2. The plastic button quick-connect connector according to claim 1, characterized in that, A guide groove is formed on the inner wall of the socket tube between the limiting ring groove and the mounting groove. The guide groove includes a horizontal section and a vertical section that are interconnected and perpendicular to each other.
3. A plastic button quick-connect connector according to claim 2, characterized in that, Two positioning protrusions are formed on the outer wall of the plug-in part. The positioning protrusions move in the guide groove. When the positioning protrusions are placed in the horizontal section, the friction block is exactly placed in the annular through hole, and the button cannot be pressed at this time. When the positioning protrusions are placed in the vertical section, the button can be pressed down.

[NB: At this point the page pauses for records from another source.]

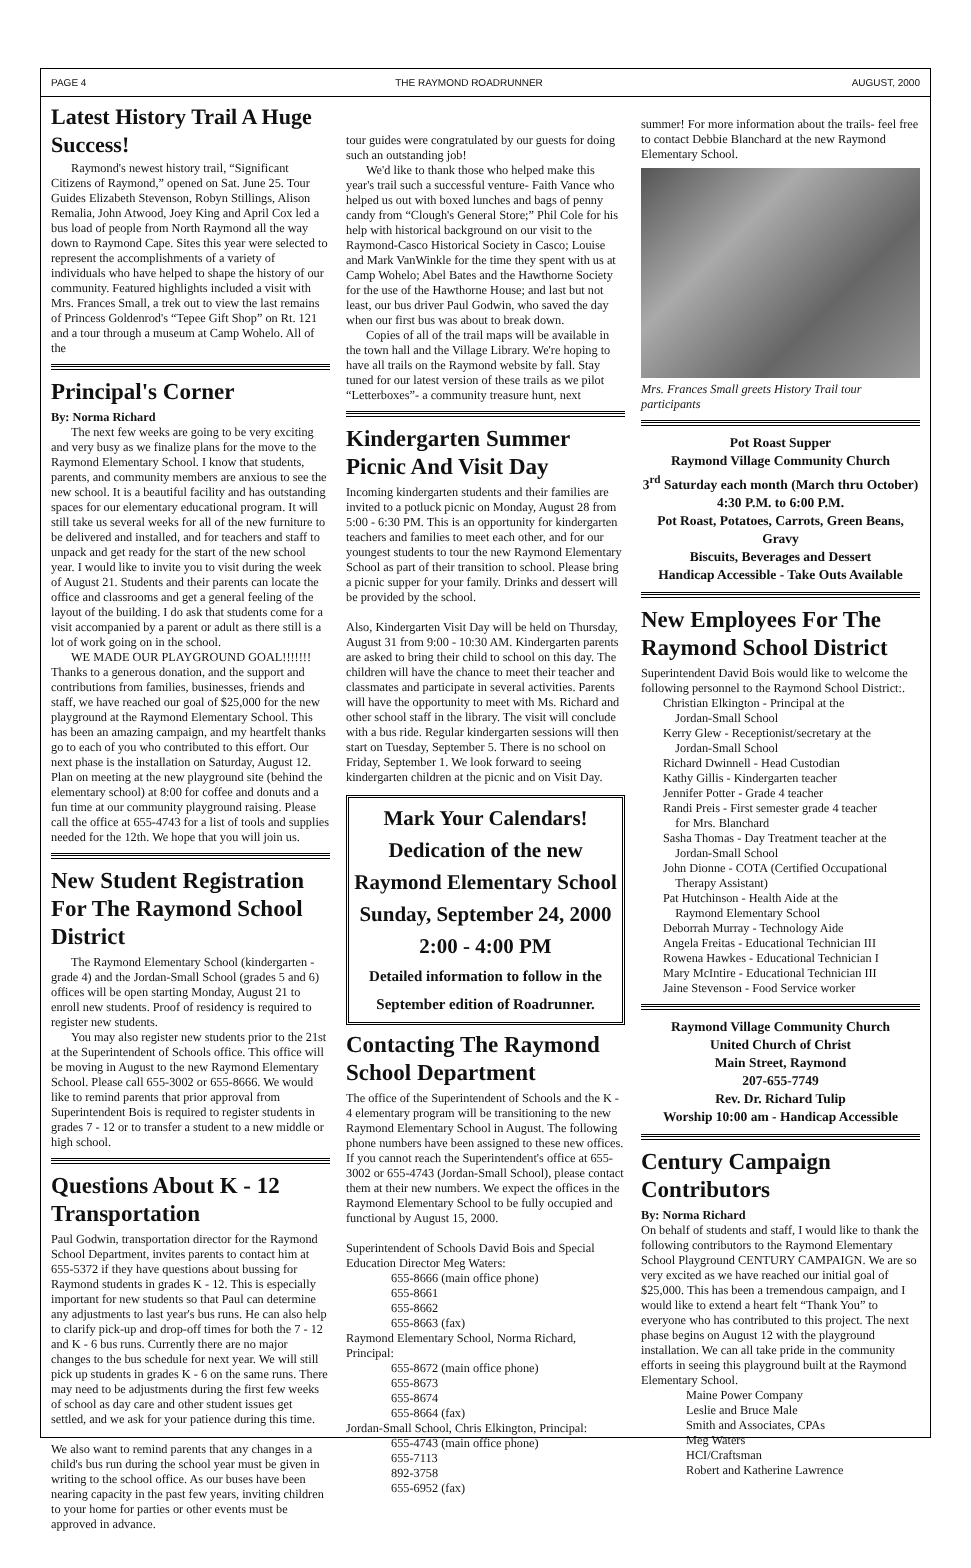PAGE 4 THE RAYMOND ROADRUNNER AUGUST, 2000
Latest History Trail A Huge Success!
Raymond's newest history trail, “Significant Citizens of Raymond,” opened on Sat. June 25. Tour Guides Elizabeth Stevenson, Robyn Stillings, Alison Remalia, John Atwood, Joey King and April Cox led a bus load of people from North Raymond all the way down to Raymond Cape. Sites this year were selected to represent the accomplishments of a variety of individuals who have helped to shape the history of our community. Featured highlights included a visit with Mrs. Frances Small, a trek out to view the last remains of Princess Goldenrod's “Tepee Gift Shop” on Rt. 121 and a tour through a museum at Camp Wohelo. All of the
Principal's Corner
By: Norma Richard
The next few weeks are going to be very exciting and very busy as we finalize plans for the move to the Raymond Elementary School. I know that students, parents, and community members are anxious to see the new school. It is a beautiful facility and has outstanding spaces for our elementary educational program. It will still take us several weeks for all of the new furniture to be delivered and installed, and for teachers and staff to unpack and get ready for the start of the new school year. I would like to invite you to visit during the week of August 21. Students and their parents can locate the office and classrooms and get a general feeling of the layout of the building. I do ask that students come for a visit accompanied by a parent or adult as there still is a lot of work going on in the school.
WE MADE OUR PLAYGROUND GOAL!!!!!!! Thanks to a generous donation, and the support and contributions from families, businesses, friends and staff, we have reached our goal of $25,000 for the new playground at the Raymond Elementary School. This has been an amazing campaign, and my heartfelt thanks go to each of you who contributed to this effort. Our next phase is the installation on Saturday, August 12. Plan on meeting at the new playground site (behind the elementary school) at 8:00 for coffee and donuts and a fun time at our community playground raising. Please call the office at 655-4743 for a list of tools and supplies needed for the 12th. We hope that you will join us.
New Student Registration For The Raymond School District
The Raymond Elementary School (kindergarten - grade 4) and the Jordan-Small School (grades 5 and 6) offices will be open starting Monday, August 21 to enroll new students. Proof of residency is required to register new students.
You may also register new students prior to the 21st at the Superintendent of Schools office. This office will be moving in August to the new Raymond Elementary School. Please call 655-3002 or 655-8666. We would like to remind parents that prior approval from Superintendent Bois is required to register students in grades 7 - 12 or to transfer a student to a new middle or high school.
Questions About K - 12 Transportation
Paul Godwin, transportation director for the Raymond School Department, invites parents to contact him at 655-5372 if they have questions about bussing for Raymond students in grades K - 12. This is especially important for new students so that Paul can determine any adjustments to last year's bus runs. He can also help to clarify pick-up and drop-off times for both the 7 - 12 and K - 6 bus runs. Currently there are no major changes to the bus schedule for next year. We will still pick up students in grades K - 6 on the same runs. There may need to be adjustments during the first few weeks of school as day care and other student issues get settled, and we ask for your patience during this time.
We also want to remind parents that any changes in a child's bus run during the school year must be given in writing to the school office. As our buses have been nearing capacity in the past few years, inviting children to your home for parties or other events must be approved in advance.
tour guides were congratulated by our guests for doing such an outstanding job!
We'd like to thank those who helped make this year's trail such a successful venture- Faith Vance who helped us out with boxed lunches and bags of penny candy from “Clough's General Store;” Phil Cole for his help with historical background on our visit to the Raymond-Casco Historical Society in Casco; Louise and Mark VanWinkle for the time they spent with us at Camp Wohelo; Abel Bates and the Hawthorne Society for the use of the Hawthorne House; and last but not least, our bus driver Paul Godwin, who saved the day when our first bus was about to break down.
Copies of all of the trail maps will be available in the town hall and the Village Library. We're hoping to have all trails on the Raymond website by fall. Stay tuned for our latest version of these trails as we pilot “Letterboxes”- a community treasure hunt, next
Kindergarten Summer Picnic And Visit Day
Incoming kindergarten students and their families are invited to a potluck picnic on Monday, August 28 from 5:00 - 6:30 PM. This is an opportunity for kindergarten teachers and families to meet each other, and for our youngest students to tour the new Raymond Elementary School as part of their transition to school. Please bring a picnic supper for your family. Drinks and dessert will be provided by the school.
Also, Kindergarten Visit Day will be held on Thursday, August 31 from 9:00 - 10:30 AM. Kindergarten parents are asked to bring their child to school on this day. The children will have the chance to meet their teacher and classmates and participate in several activities. Parents will have the opportunity to meet with Ms. Richard and other school staff in the library. The visit will conclude with a bus ride. Regular kindergarten sessions will then start on Tuesday, September 5. There is no school on Friday, September 1. We look forward to seeing kindergarten children at the picnic and on Visit Day.
Mark Your Calendars!
Dedication of the new
Raymond Elementary School
Sunday, September 24, 2000
2:00 - 4:00 PM
Detailed information to follow in the
September edition of Roadrunner.
Contacting The Raymond School Department
The office of the Superintendent of Schools and the K - 4 elementary program will be transitioning to the new Raymond Elementary School in August. The following phone numbers have been assigned to these new offices. If you cannot reach the Superintendent's office at 655-3002 or 655-4743 (Jordan-Small School), please contact them at their new numbers. We expect the offices in the Raymond Elementary School to be fully occupied and functional by August 15, 2000.
Superintendent of Schools David Bois and Special Education Director Meg Waters:
655-8666 (main office phone)
655-8661
655-8662
655-8663 (fax)
Raymond Elementary School, Norma Richard, Principal:
655-8672 (main office phone)
655-8673
655-8674
655-8664 (fax)
Jordan-Small School, Chris Elkington, Principal:
655-4743 (main office phone)
655-7113
892-3758
655-6952 (fax)
summer! For more information about the trails- feel free to contact Debbie Blanchard at the new Raymond Elementary School.
Mrs. Frances Small greets History Trail tour participants
Pot Roast Supper
Raymond Village Community Church
3<sup>rd</sup> Saturday each month (March thru October)
4:30 P.M. to 6:00 P.M.
Pot Roast, Potatoes, Carrots, Green Beans, Gravy
Biscuits, Beverages and Dessert
Handicap Accessible - Take Outs Available
New Employees For The Raymond School District
Superintendent David Bois would like to welcome the following personnel to the Raymond School District:.
Christian Elkington - Principal at the
Jordan-Small School
Kerry Glew - Receptionist/secretary at the
Jordan-Small School
Richard Dwinnell - Head Custodian
Kathy Gillis - Kindergarten teacher
Jennifer Potter - Grade 4 teacher
Randi Preis - First semester grade 4 teacher
for Mrs. Blanchard
Sasha Thomas - Day Treatment teacher at the
Jordan-Small School
John Dionne - COTA (Certified Occupational
Therapy Assistant)
Pat Hutchinson - Health Aide at the
Raymond Elementary School
Deborrah Murray - Technology Aide
Angela Freitas - Educational Technician III
Rowena Hawkes - Educational Technician I
Mary McIntire - Educational Technician III
Jaine Stevenson - Food Service worker
Raymond Village Community Church
United Church of Christ
Main Street, Raymond
207-655-7749
Rev. Dr. Richard Tulip
Worship 10:00 am - Handicap Accessible
Century Campaign Contributors
By: Norma Richard
On behalf of students and staff, I would like to thank the following contributors to the Raymond Elementary School Playground CENTURY CAMPAIGN. We are so very excited as we have reached our initial goal of $25,000. This has been a tremendous campaign, and I would like to extend a heart felt “Thank You” to everyone who has contributed to this project. The next phase begins on August 12 with the playground installation. We can all take pride in the community efforts in seeing this playground built at the Raymond Elementary School.
Maine Power Company
Leslie and Bruce Male
Smith and Associates, CPAs
Meg Waters
HCI/Craftsman
Robert and Katherine Lawrence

4. A plastic button quick-connect connector according to claim 1, characterized in that, The button has a limiting base at the top, and positioning rings are provided at the bottom of the limiting base and the top of the socket tube. The same spring is provided in the two positioning rings. The spring is located between the button and the socket tube. A sleeve extends radially outward from the limiting base and completely encloses the spring.
5. A plastic button quick-connect connector according to claim 1, characterized in that, A limiting surface is formed axially inside the socket tube, and the limiting surface is located below the mounting annular groove.
6. A plastic button quick-connect connector according to claim 1, characterized in that, The friction block has friction protrusions formed on its top, and the friction block is made of rubber.
7. A plastic button quick-connect connector according to claim 1, characterized in that, The button is made of POM.